Aslinda bu bloglar Facebook'daki wall-to-wall gibi olsa, tenis maci gibi karsilikli yazardik.
Bankalarin olcusuzce herkese kredi karti verip odenmeyen borca insafsiz faizler uyguladigi, 1 borcu 3 edip sonra o evlere haciz goturdugu yakin gecmisimizin ozellikle dar gelirlileri vuran aci bir noktasi. Dar gelirlinin tanimi geregi ihtiyaci gelirinden cok, kredi karti ile alisveris olanagi olunca aldi, onu sanki gelirinin bir uzantisi gibi gordu, cunku acil ihtiyaci vardi. Ama bu borc erteleme aracinin odeme gunu artik ertelenemeyince aldigindan fazlasini evinden kaybetti.
Bankalar (plug: corporation filmi) ruhsuz varliklar, verirken tartmadi, esantiyon dagitir gibi AVMlerde kart dagitti. Alirken de avukatlari saldi ortaliga ve ozellikle durust ama dar gelirli insanlarin cani bundan cok yandi.
Ama bunu kotuye kullananlar da oldu. Uzerinde hic bir mal olmayip karisinin uzerine fatura alan, sonra karisini bosayan haciz geldiginde kendi bos gorunen cok ahlaksiz da var bu memlekette.

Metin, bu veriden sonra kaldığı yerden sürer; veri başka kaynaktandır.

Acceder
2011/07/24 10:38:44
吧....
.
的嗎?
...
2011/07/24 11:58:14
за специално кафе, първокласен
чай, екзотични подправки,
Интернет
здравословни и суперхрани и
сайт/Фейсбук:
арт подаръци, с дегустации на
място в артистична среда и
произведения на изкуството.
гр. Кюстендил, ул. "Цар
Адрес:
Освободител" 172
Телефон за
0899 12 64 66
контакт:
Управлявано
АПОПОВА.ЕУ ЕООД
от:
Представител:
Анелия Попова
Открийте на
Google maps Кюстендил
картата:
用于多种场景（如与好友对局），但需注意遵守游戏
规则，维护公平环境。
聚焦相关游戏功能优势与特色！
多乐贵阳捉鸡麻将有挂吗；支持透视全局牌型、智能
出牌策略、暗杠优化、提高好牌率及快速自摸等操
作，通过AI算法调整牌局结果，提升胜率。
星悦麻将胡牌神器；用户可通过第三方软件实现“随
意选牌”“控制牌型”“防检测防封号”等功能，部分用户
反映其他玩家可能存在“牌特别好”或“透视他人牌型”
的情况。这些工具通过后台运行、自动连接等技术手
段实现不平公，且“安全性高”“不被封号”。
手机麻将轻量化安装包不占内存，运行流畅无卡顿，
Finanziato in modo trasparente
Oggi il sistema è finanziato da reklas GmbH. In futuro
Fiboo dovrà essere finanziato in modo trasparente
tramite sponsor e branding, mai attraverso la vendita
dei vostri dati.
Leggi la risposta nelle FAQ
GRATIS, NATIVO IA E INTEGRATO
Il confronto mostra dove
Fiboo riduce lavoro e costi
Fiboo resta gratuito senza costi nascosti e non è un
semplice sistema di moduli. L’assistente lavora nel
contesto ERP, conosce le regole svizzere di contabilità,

Diger taraftan bakalim bir de. Kucuk esnaf cocuguyum, hacizin onceleri nasil bir utanc kaynagi olarak goruldugunu bilirim. Insnalar dizileri degil cevrelerindeki olaylari konusurdu, o zamanlar haciz alip mahallenin diline dusmek kaldirmasi agir bir seydi. Esnaf da malini tartarak satardi (kendi sermayesi) ve oyle bir taksit gecikti diye haczetmezdi, taksit azaltma, erteleme, borc yeniden yapilandirma yapardi. Hacizin astari yuzunden pahali cunku. Bir musterini ve onun cevresindekileri kaybedersin hacze gidersen, aldigin mallar kullanilmis dar gelirli mali sonucta bes para etmez, Evini bosaltsan yetmez. Mahkeme / avukat masrafi bir de yed-i emin depo, satis, 2. satis vs ugras dur. Zaten dargelirli iyi niyetliyse bir sekilde hallolurdu o is, hacze nadir gidilirdi. Haciz lafinin gecmesi borcluyu zaten odeme plani icin konusmaya gelmeye ikna ederdi.

Olaya duygusal bakmanin geregi yok, ticaret kisiler arasinda iken zaten bu tur dusunceler olurdu, alacakli da insan sonucta. Bankalarin ruhsuzlugu, insanlarin artik Excel tablolarindaki satirlara indirgenmesi bu anilan anekdotlari, sonuclari yasatti diye dusunuyorum ben.

Haciz ekonomik sistemin, adaletin gerekli bir uzvu, ama sadece namuslulara isliyor. Ben de sahsen bir alacagimi hala tahsil edemiyorum, eski isverenim namussuzun teki oldugu icin.

MG dedi ki...

Yazmayi unuttum.
Insanlar da degisti bu arada. Onceleri borcunu odemek seref haysiyet meselesiydi. Nasil tuccarin gozunde insanlar insanligini kaybedip numaraya indiyse simdi sanirim diger tarafta bir kesim biraz da yuzsuzlesti. Evini borcla doseyen, sonra haciz gelince bunlarin hepsi goturulen, 1 ay sonra baska bir isyerinden yeniden ev duzen namussuzlar var. Buna da ev yenilemek diyorlar.

Namuslu insanlar herkesi namuslu sanir. Ortaokulda hatirlarim, Les Miserables okurken bir kiz arkadasimiz mal calan herkesin Jan Valjan oldugu sanrisindaydi.
Hayata gerceklerin gozunden bakmak insani ruhen yasli hissettiriyor.